◆ Passage for review:
**********

Who should take responsibility?
Digital platforms are valuable communication tools in the global world. Not only do digital platforms allow for the sharing of ideas and information in previously unprecedented ways; digital platforms are pioneers in the transformation of how content is shared by it is users. However, the ease of sharing communication and information has led to rampant problematic content. Nevertheless, who is responsible for stopping the spread of problematic content on digital platforms? Is it the users who are the ones uploading and sharing problematic content? Are digital platforms owning and operating the tools necessary for sharing problematic content? Or are governments and government agencies that oversee public spaces, including digital spaces, safe for everyone?
The essay offers that while the ultimate responsibility of stopping the spread of problematic content lies with digital platforms, governments also have a critical mandate in aiding the stopping of problematic content on digital platforms.

What do digital platforms do, and are they really useful?
The responsibility of stopping problematic content lies with digital platforms, and Digital platforms moderate problematic content. It is common for digital platforms to remove, ban or censor problematic content based on self-regulating rules that seek to protect users. For instance, in 2019, Facebook removed a video of a 16-year-old being sexually assaulted while unconscious at a house party in Providence, Rhode Island. Police used the video to identify and charge eight men with sexual assault-related crimes. Nevertheless, digital platforms use voluntary self-regulating policies embedded in double standards that cannot comprehensively deal with stopping problematic content. According to Gillespie, even a self-regulated online community faces the challenge of who should set the rules that will apply to everyone (2019, p.11). for example, bullying videos are uploaded on YouTube and TikTok, and none of the digital platforms takes down the videos unless there is a public outcry and multiple flagging of the videos to suggest harmful and violent content. There seems to be a lack of consistent rules and regulations by digital platforms that voluntarily self-regulate problematic content.

**********

◆ Information given:
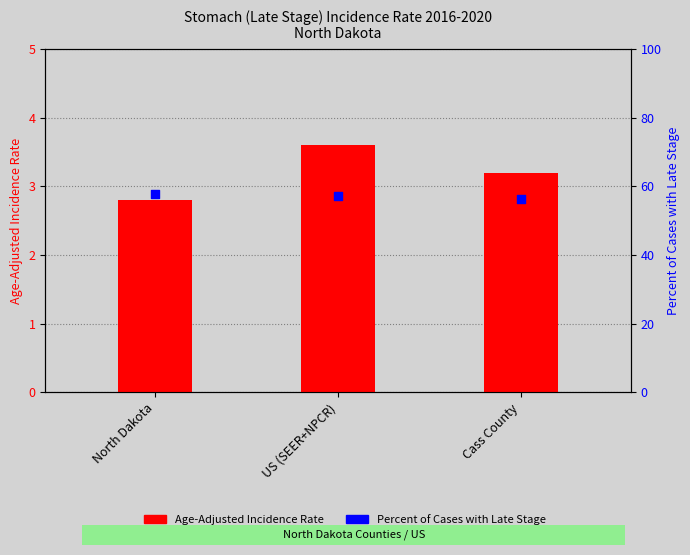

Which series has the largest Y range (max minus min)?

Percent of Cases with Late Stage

**********

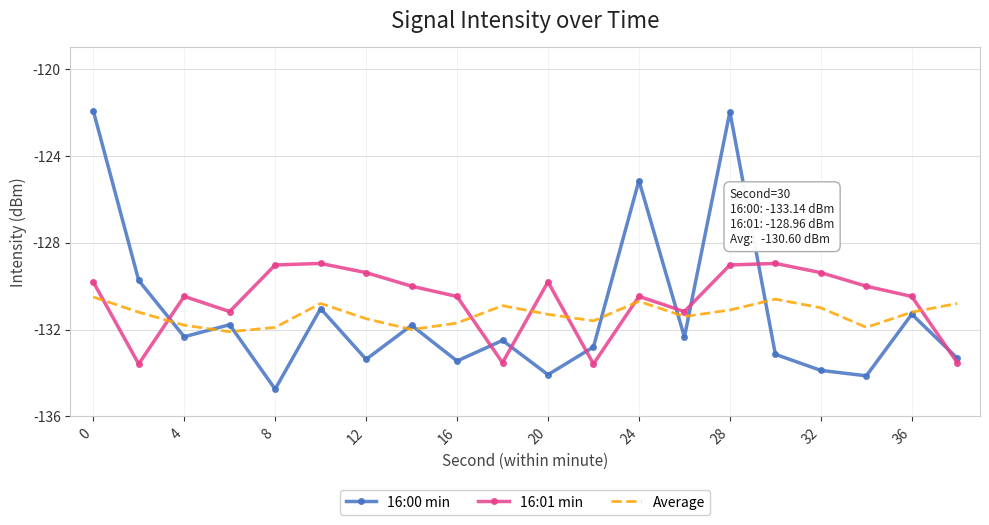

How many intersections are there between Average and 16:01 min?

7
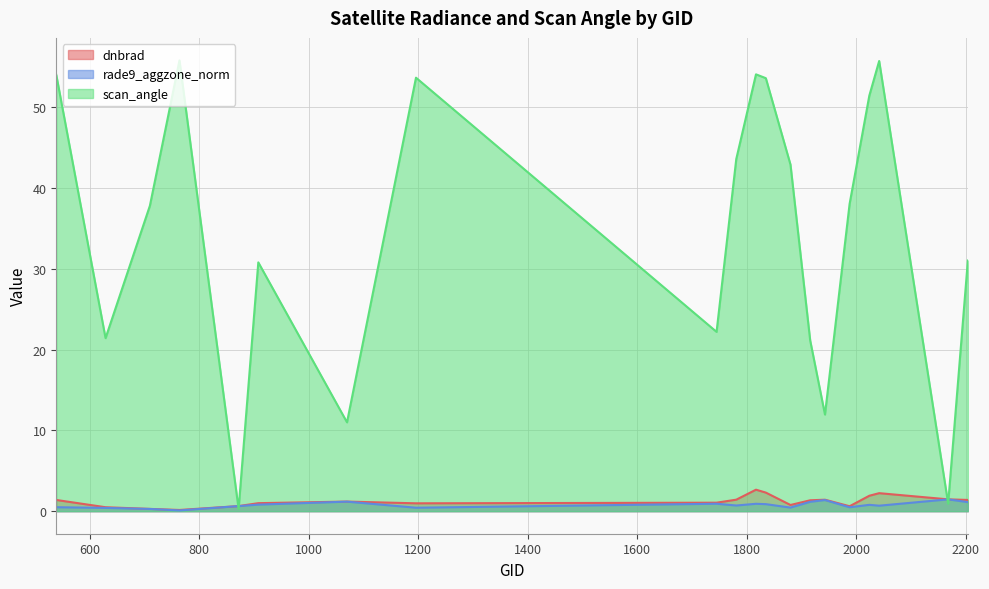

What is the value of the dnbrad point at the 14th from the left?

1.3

**********

◆ Set of tasks:
a – In the essay on problematic online content, turn the paragraph that begins "The responsibility of stopping problematic content lies with digital platforms" into a short bulleted list that keeps its main facts.
b – Quote word for word the stretch of the essay on problematic online content that starts with the words containing "Who should take" and ends with "safe for everyone?".

◆ Exercise solutions:
a –
- Digital platforms bear responsibility for stopping problematic content. They moderate it, commonly removing, banning, or censoring it under self-regulating rules meant to protect users.
- In 2019, Facebook removed a video of a 16-year-old being sexually assaulted while unconscious at a house party in Providence, Rhode Island. Police used the video to identify eight men and charge them with sexual assault-related crimes.
- Platforms' voluntary self-regulating policies contain double standards and cannot comprehensively stop problematic content.
- Gillespie (2019, p.11) notes that even a self-regulated online community faces the question of who should set rules that apply to everyone.
- Bullying videos on YouTube and TikTok stay up unless there is a public outcry and the videos are flagged multiple times.
- Platforms that voluntarily self-regulate appear to lack consistent rules and regulations.

b –
Who should take responsibility?
Digital platforms are valuable communication tools in the global world. Not only do digital platforms allow for the sharing of ideas and information in previously unprecedented ways; digital platforms are pioneers in the transformation of how content is shared by it is users. However, the ease of sharing communication and information has led to rampant problematic content. Nevertheless, who is responsible for stopping the spread of problematic content on digital platforms? Is it the users who are the ones uploading and sharing problematic content? Are digital platforms owning and operating the tools necessary for sharing problematic content? Or are governments and government agencies that oversee public spaces, including digital spaces, safe for everyone?